Debt default risks are on the rise — but there may be investing opportunities

Debt default risks are on the rise — but there may be investing opportunities

SINGAPORE — Debt default risks have grown since the pandemic — but there are nonetheless opportunities for traders, stated William Bohnsack, president of funding agency Oak Hill Advisors.

Some of the sectors which have the next threat of default embody retail, eating places, airways, and sure sectors inside vitality, he instructed CNBC as certainly one of the attendees of the Singapore Summit, which is being held just about this yr.

“We see that they’re struggling more so than in other parts of the economy. Yields are at very low levels, and default rates are increasing, so that creates challenges even within debt — where investors can find good opportunities,” he stated.

“This is not an easy time for any kind of fixed income investor,” Bohnsack concluded.

Still, he stated, there are opportunities in high-yield bonds — additionally known as “junk bonds.” They are company debt with low credit score rankings that provide excessive returns for traders keen to take the threat of lending to a enterprise with a poor monetary document. Junk bonds are seen as a high-risk, high-reward funding.

Oak Hill Advisors is an alternate funding agency that focuses on distressed credit score associated investments, amongst others. It has about $42 billion of belongings beneath administration in areas together with North America and Europe.

Rock and a tough place?

Investors are caught between two “potentially unappetizing” situations, Bohnsack stated.

He cited the S&P 500 index, the place shares had been buying and selling decrease at one second, then swinging to all-time highs the subsequent. On the different hand, Treasurys are at very low ranges, with world central banks pushing rates of interest decrease.

High-yielding credit score “sits in the middle,” and have the potential for engaging whole returns – offered downsides are protected, he stated.

Streets are empty and companies have been shuttered in Jersey City on April 27, 2020 in Jersey City, New Jersey.

Arturo Holmes | Getty Images

The default outlook for Asia’s high-yield bonds is extra favorable than different areas, in keeping with Goldman Sachs Asset Management. In an August report, the funding financial institution forecast that the default price for Asia’s high-yield bonds may be at 4%, in comparison with 8% in the U.S.

Annual 10-year returns for Asia high-yield bonds are at 6.6%, versus U.S. high-yield debt at 5.8%, in keeping with the report.

The iShares High Yield Corporate Bond Index, a preferred exchange-traded fund (ETF) that measures investor curiosity in the junk bond market, plunged in March. But it has quickly shot up since then to commerce round 26.5% increased since these lows.

“Credit in this environment is seeing a lot of interest from investors … we see opportunity today,” Bohnsack stated.

Distressed debt

In specific, there have been opportunities in distressed debt.

Earlier this yr, he stated, there had been opportunities “to buy good companies at distressed prices.”

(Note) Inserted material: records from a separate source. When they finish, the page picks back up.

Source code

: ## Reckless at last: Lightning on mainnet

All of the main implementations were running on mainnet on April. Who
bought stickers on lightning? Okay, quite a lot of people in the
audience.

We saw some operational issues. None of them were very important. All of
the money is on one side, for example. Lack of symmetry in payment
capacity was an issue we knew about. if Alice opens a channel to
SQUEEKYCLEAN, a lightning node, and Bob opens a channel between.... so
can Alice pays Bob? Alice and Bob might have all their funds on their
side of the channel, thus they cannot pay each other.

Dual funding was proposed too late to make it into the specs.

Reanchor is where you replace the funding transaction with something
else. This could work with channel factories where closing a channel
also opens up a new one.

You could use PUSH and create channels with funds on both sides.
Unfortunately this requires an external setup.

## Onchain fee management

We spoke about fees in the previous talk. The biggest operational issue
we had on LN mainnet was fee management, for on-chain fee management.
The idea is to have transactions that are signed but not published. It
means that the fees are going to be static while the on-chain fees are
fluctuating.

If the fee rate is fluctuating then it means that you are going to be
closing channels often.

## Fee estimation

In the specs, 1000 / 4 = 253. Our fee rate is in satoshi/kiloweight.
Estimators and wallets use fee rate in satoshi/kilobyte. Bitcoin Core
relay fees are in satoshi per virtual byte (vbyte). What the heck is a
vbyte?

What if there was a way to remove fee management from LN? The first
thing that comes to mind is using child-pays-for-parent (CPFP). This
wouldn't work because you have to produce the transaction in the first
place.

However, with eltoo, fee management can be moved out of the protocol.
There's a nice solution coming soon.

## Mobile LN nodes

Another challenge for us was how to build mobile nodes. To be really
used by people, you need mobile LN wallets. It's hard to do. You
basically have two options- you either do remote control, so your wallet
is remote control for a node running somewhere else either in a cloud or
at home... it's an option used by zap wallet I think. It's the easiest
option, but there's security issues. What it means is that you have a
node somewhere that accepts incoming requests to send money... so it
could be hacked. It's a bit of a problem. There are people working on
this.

“Certainly through the March and April time period, we saw pronounced selloff in the secondary market of good companies … with just a bit too much debt,” he stated. “We saw significant selloff in high-yield and leveraged loans.” He stated his firm stepped ahead to speculate about $2 billion to $three billion {dollars} throughout that interval.

That market has now traded again up in the previous couple of months, he stated.

Bohnsack added: “We’re seeing, I’ll say, an even bigger trend … of larger companies, particularly in the United States, companies in the billions (of) dollar of enterprise value, market leading companies … coming to our market for financing because they may not want to use the syndicated markets, they may not find that the banks are there for them.”